• 課題 A
VLAモデルに関する要旨の日本語部分で、括弧に入れて示された略語をすべて挙げること。

• 提供された抜粋
___

APT: 行動専門家事前学習による視覚・言語・行動ポリシーの指示汎化の向上

要旨

視覚・言語・行動（VLA）モデルは、事前学習された視覚・言語モデル（VLM）を連続行動エキスパートと結合することで、強力な操作性能を達成しているが、分布外（OOD）の言語指示への一般化は依然として不十分である。既知の課題として、VLAデータにおける構造的不均衡、すなわち言語が視覚や行動コンテンツに比べて多様性に乏しいため、方策が視覚的な近道に依存しやすくなることが挙げられる。離散行動手法は視覚言語の共学習によってこの問題を緩和するが、連続行動エキスパートにはそのような保護がなく、ランダム初期化から始まり不均衡なデータのみから学習するため、ノイズの多い勾配がVLMを損ない、その言語能力を活用できなくなる。我々はこの問題をベイズ的観点から捉え、方策を言語非依存の視覚・行動（VA）事前分布と言語条件付きVLA尤度に分解し、行動エキスパートの事前学習（Action expert PreTraining）を重視する2段階学習法APTを提案する。第1段階では、凍結したVLMからの視覚・行動ペアを用いて行動エキスパートをVA事前分布として事前学習し、言語の不均衡を回避する。第2段階では、ゲート付き融合機構により言語トークンを注入し、学習済みの視覚運動事前分布を保持しながらVLM特徴を統合する。APTは、π型およびGR00T型アーキテクチャを含む主流のVLAアーキテクチャに適用可能である。包括的な実験により、APTが未見の指示や構成タスクにおいて一貫した性能向上を達成することを検証した。プロジェクトページ: https://xukechun.github.io/papers/APT/

English

Vision-Language-Action (VLA) models that couple pretrained Vision-Language Models (VLMs) with continuous action experts have achieved strong manipulation performance, yet generalization to out-of-distribution (OOD) language instructions remains poor. A known challenge is the structural imbalance in VLA data, where language is far less diverse than visual and action content, making policies prone to visual shortcuts. While discrete-action methods mitigate this through vision-language co-training, continuous action experts lack such protection: they start from random initialization and learn entirely from imbalanced data, producing noisy gradients that corrupt the VLM and fail to exploit its language capability. We address this from a Bayesian perspective, factorizing the policy into a language-agnostic Vision-Action (VA) prior and a language-conditioned VLA likelihood, and propose APT, a two-stage training method emphasizing Action expert PreTraining. In Stage 1, the action expert is pretrained as a VA prior on vision-action pairs from a frozen VLM, bypassing the language imbalance. In Stage 2, language tokens are injected through a gated fusion mechanism that integrates VLM features while preserving the learned visuomotor prior. APT applies to mainstream VLA architectures, including the π and GR00T-style architectures. Comprehensive experiments validate that APT achieves consistent gains on unseen instructions and compositional tasks. Project Page: https://xukechun.github.io/papers/APT/

___

[データソースからの項目]
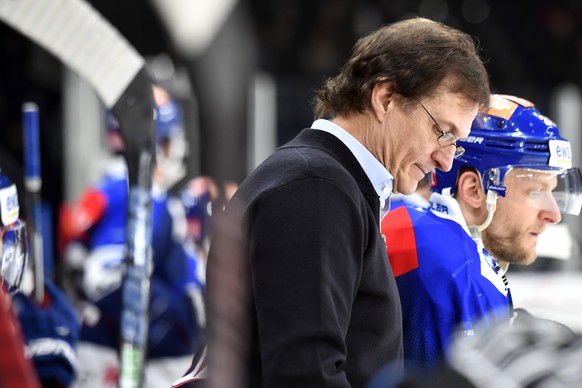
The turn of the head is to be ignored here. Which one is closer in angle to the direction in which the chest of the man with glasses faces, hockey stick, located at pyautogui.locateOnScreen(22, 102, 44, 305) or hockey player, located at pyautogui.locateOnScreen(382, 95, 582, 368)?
the hockey player

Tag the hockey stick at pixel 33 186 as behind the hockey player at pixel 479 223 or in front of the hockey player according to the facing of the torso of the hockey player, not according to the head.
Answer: behind

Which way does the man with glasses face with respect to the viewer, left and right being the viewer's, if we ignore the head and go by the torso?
facing to the right of the viewer

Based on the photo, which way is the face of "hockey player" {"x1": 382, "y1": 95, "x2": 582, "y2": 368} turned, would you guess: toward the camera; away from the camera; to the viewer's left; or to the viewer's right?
to the viewer's right

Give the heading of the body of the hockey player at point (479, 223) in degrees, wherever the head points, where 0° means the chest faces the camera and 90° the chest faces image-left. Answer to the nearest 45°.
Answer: approximately 270°

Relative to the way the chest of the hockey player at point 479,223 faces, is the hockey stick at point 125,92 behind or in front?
behind

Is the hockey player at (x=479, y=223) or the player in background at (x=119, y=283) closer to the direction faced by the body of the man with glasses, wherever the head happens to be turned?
the hockey player

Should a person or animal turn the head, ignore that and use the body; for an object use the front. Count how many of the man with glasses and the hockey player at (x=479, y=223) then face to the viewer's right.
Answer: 2

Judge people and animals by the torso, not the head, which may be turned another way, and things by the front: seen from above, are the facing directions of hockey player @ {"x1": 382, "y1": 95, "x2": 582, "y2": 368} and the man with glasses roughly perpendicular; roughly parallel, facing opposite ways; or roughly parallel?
roughly parallel
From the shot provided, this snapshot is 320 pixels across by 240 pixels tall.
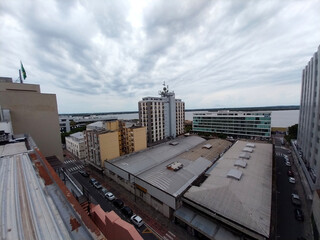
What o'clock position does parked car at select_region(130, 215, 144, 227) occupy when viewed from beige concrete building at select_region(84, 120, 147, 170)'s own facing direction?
The parked car is roughly at 10 o'clock from the beige concrete building.

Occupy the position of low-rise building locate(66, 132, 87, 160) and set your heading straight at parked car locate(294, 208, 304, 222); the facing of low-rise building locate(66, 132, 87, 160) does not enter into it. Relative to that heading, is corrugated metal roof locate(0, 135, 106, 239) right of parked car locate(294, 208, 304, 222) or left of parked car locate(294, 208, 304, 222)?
right

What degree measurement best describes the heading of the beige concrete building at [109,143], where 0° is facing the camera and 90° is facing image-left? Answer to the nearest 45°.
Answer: approximately 45°

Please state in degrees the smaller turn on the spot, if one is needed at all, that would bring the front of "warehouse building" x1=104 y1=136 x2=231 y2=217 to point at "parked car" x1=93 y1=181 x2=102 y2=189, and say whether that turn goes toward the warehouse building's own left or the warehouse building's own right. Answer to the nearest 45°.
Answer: approximately 45° to the warehouse building's own right

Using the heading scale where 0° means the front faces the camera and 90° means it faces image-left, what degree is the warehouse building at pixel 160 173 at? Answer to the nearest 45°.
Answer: approximately 45°

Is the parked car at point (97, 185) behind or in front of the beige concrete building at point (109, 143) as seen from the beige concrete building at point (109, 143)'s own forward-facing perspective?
in front

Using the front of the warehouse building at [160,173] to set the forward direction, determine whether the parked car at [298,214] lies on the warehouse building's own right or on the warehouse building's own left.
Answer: on the warehouse building's own left

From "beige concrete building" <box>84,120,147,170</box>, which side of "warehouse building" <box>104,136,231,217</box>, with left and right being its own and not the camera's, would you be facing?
right

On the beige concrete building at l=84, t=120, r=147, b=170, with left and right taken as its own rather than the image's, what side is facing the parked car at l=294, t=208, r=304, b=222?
left

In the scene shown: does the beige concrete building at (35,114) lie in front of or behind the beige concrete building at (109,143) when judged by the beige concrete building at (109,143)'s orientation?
in front

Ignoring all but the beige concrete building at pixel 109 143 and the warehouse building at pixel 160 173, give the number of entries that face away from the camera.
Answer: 0

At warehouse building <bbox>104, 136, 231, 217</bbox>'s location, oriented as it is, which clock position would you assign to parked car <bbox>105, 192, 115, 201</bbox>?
The parked car is roughly at 1 o'clock from the warehouse building.

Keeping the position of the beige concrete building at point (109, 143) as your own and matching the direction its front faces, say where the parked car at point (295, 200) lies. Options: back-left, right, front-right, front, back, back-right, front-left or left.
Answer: left
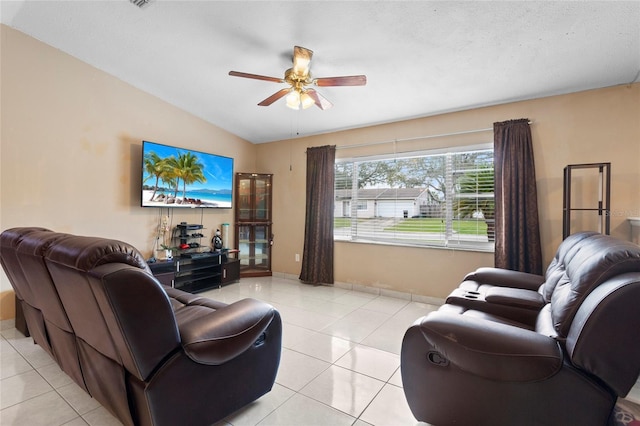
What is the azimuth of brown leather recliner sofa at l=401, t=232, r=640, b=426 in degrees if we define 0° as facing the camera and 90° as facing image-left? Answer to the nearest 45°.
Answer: approximately 90°

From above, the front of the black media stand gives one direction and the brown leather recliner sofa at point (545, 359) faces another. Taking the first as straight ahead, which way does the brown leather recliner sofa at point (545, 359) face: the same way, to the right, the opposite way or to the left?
the opposite way

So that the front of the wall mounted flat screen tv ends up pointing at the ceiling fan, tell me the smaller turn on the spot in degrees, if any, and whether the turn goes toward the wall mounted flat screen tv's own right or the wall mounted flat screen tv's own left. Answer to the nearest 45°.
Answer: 0° — it already faces it

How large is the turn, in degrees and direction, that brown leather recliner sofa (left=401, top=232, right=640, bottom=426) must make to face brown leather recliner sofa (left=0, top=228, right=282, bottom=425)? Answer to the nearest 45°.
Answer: approximately 45° to its left

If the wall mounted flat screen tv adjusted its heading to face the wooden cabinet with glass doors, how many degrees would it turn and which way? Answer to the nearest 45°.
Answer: approximately 90° to its left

___

• 課題 B
エントリーのうち、「Using the front」を含む行から「Answer: on the warehouse building's own left」を含む行までを、一字も変えずにすべて抜き出すこと。

• 解答欄 A
VLA、VLM、OOD、VA

• 解答欄 B
Using the front of the warehouse building at [160,173] to set the forward direction, determine whether the parked car at [298,214] lies on the warehouse building's own right or on the warehouse building's own left.
Answer: on the warehouse building's own left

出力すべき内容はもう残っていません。